My first “Holy crap!” moment with Query Store was when I enabled it in production and the dang thing promptly cleared the plan cache (as designed, apparently). My second was seeing the next day’s CPU utilization nearly doubled due to spinlock contention (since fixed in a CU). Talk about side effects. In light of this, do you think I have Query Store enabled in production? Yes, yes I do, because it’s just so useful.
The Problem
My other big complaint is that often the built-in reports don’t work. You know, the ones double-clickable in SSMS like “Top Resource Consuming Queries.” All I get is Waiting… that runs forever.
I once let it run for a couple hours with no luck. And killing the query somehow cleared the plan cache too! Holy crap #3. Thankfully I have an AG, and my good-enough workaround was to run the reports on a secondary while I pursued other problems.
Then, one day I had to check Query Store in a lower environment, and behold, I had the same slowness issue, but the report actually finished! Pent up annoyance boiled into action, and I pulled the query, ran it, snagged the actual plan, and caught the surprise culprit.
In all the slow variations I found, the pattern was the same. Repeated access to a TVF packaged with sys.query_store dmvs would consume huge amounts of CPU, most commonly occurring alongside a Row Count Spool. It didn’t even matter if the TVF returned zero rows – it was just the number of access times, averaging around 60ms each on my production system. Multiply that across hundreds of thousands of plans/queries being checked, and you have a recipe for slow.
The solution will be to set up plan guides for the SSMS queries that avoid repeated reads of the TVFs. But why stop here? [Actually, feel free to stop here. There’s nothing but gratuitous nerdery until the fix-it scripts] I have PerfView, and I know how to use it!
Fruitless Investigation
Well that’s interesting – pretty much all CPU went into CopyOutAllPlans. But why stop here? I have windbg, and I pretend to know how to use it!

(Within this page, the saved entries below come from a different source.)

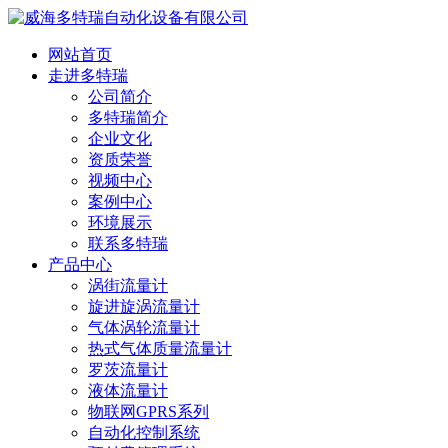
网站首页
走进多特瑞
公司简介
多特瑞简介
企业文化
资质荣誉
视频中心
案例中心
环境展示
联系多特瑞
产品中心
涡街流量计
旋进旋涡流量计
气体涡轮流量计
热式气体质量流量计
罗茨流量计
液体流量计
物联网GPRS系列
自动化控制系统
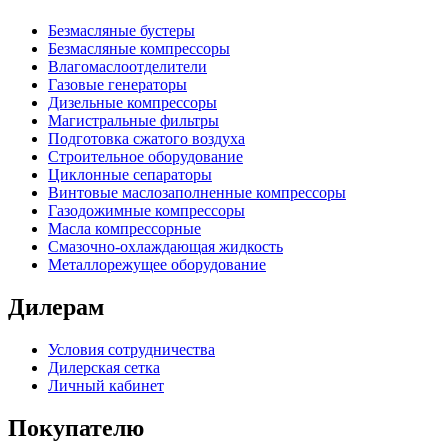
Безмасляные бустеры
Безмасляные компрессоры
Влагомаслоотделители
Газовые генераторы
Дизельные компрессоры
Магистральные фильтры
Подготовка сжатого воздуха
Строительное оборудование
Циклонные сепараторы
Винтовые маслозаполненные компрессоры
Газодожимные компрессоры
Масла компрессорные
Смазочно-охлаждающая жидкость
Металлорежущее оборудование
Дилерам
Условия сотрудничеcтва
Дилерская сетка
Личный кабинет
Покупателю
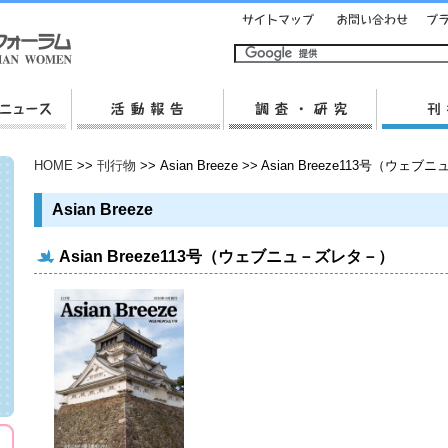
HOME
>>
刊行物
>> Asian Breeze >> Asian Breeze113号（ウ
Asian Breeze
Asian Breeze113号（ウェブニュ－ズレタ－）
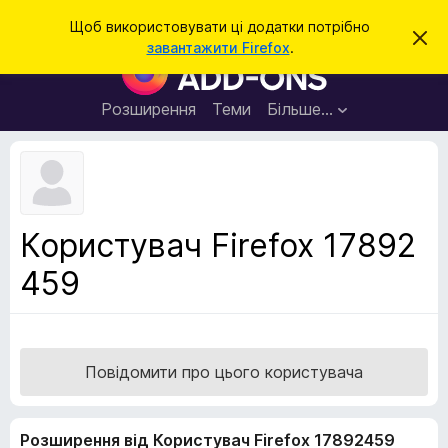
П
Увійти
Щоб використовувати ці додатки потрібно
В
о
завантажити Firefox
.
і
Д
ш
д
о
х
у
и
д
Розширення
Теми
Більше…
к
л
а
и
т
т
и
к
ц
е
и
с
б
п
Користувач Firefox 17892
о
р
в
459
а
і
щ
у
е
з
н
н
е
я
р
Повідомити про цього користувача
а
F
Розширення від Користувач Firefox 17892459
i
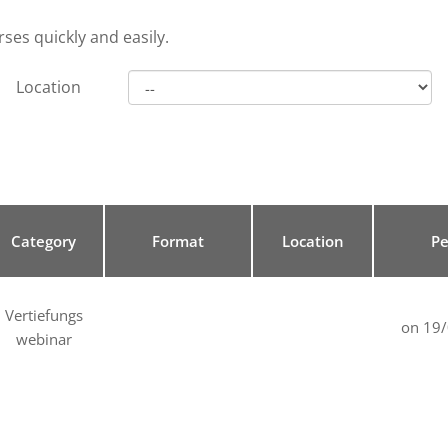
ses quickly and easily.
Location
Category
Format
Location
Pe
Vertiefungs
on 19
webinar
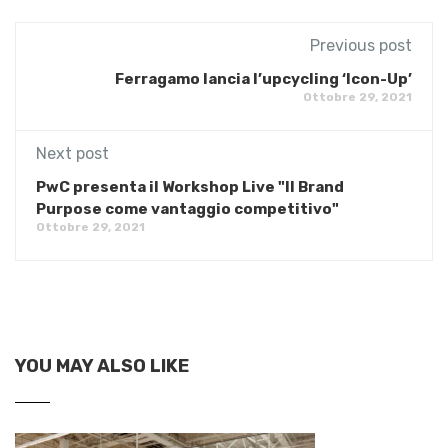
Previous post
Ferragamo lancia l’upcycling ‘Icon-Up’
Ottobre 29, 2021
Next post
PwC presenta il Workshop Live "Il Brand
Purpose come vantaggio competitivo"
Ottobre 29, 2021
YOU MAY ALSO LIKE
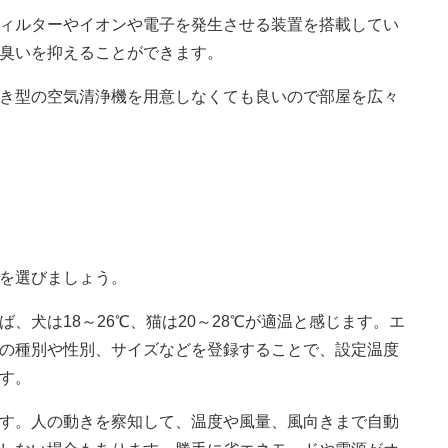
ィルターやイオンや電子を発生させる装置を搭載してい
臭いを抑えることができます。
き型の空気清浄機を用意しなくても良いので部屋を広々
を選びましょう。
、犬は18～26℃、猫は20～28℃が適温と感じます。エ
の種別や性別、サイズなどを登録することで、設定温度
す。
す。人の動きを察知して、温度や風量、風向きまで自動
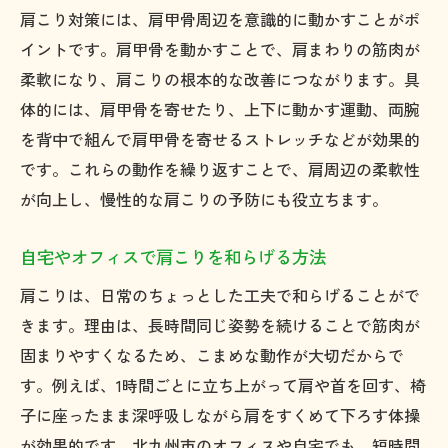
肩こり対策には、肩甲骨周辺を意識的に動かすことがポ
イントです。肩甲骨を動かすことで、肩まわりの筋肉が
柔軟になり、肩こりの根本的な改善につながります。具
体的には、肩甲骨を寄せたり、上下に動かす運動、両腕
を背中で組んで肩甲骨を寄せるストレッチなどが効果的
です。これらの動作を繰り返すことで、肩周辺の柔軟性
が向上し、慢性的な肩こりの予防にも役立ちます。
自宅やオフィスで肩こりを和らげる方法
肩こりは、日常のちょっとした工夫で和らげることがで
きます。理由は、長時間同じ姿勢を続けることで筋肉が
固まりやすくなるため、こまめな動作が大切だからで
す。例えば、1時間ごとに立ち上がって肩や首を回す、椅
子に座ったまま深呼吸しながら肩をすくめて下ろす体操
が効果的です。北九州市のオフィスや自宅でも、短時間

I learned a new trick in windbg, and discovered that AdvanceToNextPlan was getting called hundreds of thousands of times per TVF execution – again, regardless of whether any rows were returned. My current hypothesis is that this TVF has to scan the entire memory allocation of its object, each and every time. Unfortunately, I wasn’t able to figure out which memory object it falls under, as FREESYSTEMCACHE(‘ALL’) did nothing to the in-memory QS data. I’m trying to improve my windbg skills enough to figure out memory information from debugging, but that may be a ways off.
Solution
It was a little tough getting a plan guide to work, due to a requirement that the query match character for character, but my solution is to pull the exact text from the plan as it’s running. So the fix is to:
1) Open up Top Resource Consuming Queries
2) Run the below script while the report is still spinning
3) Cancel the report and run again.
The process can be repeated for the reports you actually look at, just remember to use a new plan guide name!
--USE YourDB
DECLARE @badqry NVARCHAR(MAX)
SELECT TOP (1) @badqry = SUBSTRING(st.text, (r.statement_start_offset/2) + 1,
((CASE statement_end_offset
WHEN -1 THEN DATALENGTH(st.text)
ELSE r.statement_end_offset
END - r.statement_start_offset)/2) + 1)
FROM sys.dm_exec_requests r
CROSS APPLY sys.dm_exec_sql_text(r.sql_handle) st
WHERE st.text LIKE '(@results_row_count int,@interval_start_time%'
IF @badqry IS NULL
RAISERROR('Missed the plan',16,1)
EXEC sp_create_plan_guide
@name = N'Fixing QueryStore Top Duration',
@stmt = @badqry,
@type = N'SQL',
@module_or_batch = NULL,
@params = N'@results_row_count int,@interval_start_time datetimeoffset(7),@interval_end_time datetimeoffset(7)',
@hints = N'OPTION (HASH JOIN, LOOP JOIN)'
I’m certain there’s a more efficient combination of hints than (HASH JOIN, LOOP JOIN) to prevent the problem, but these have worked well enough for me so far. Please let me know if you find something better.
There aren’t many folks using Query Store, or even 2016 yet, so I guess I’m paying the early-adopter tax (you’re welcome). But for all the frustrating issues I’ve encountered, I still see a genuinely useful product mixed in. And the “Holy crap!” moments keep pushing me to deepen my skills and write mildly entertaining blog posts wherein I pretend to use windbg.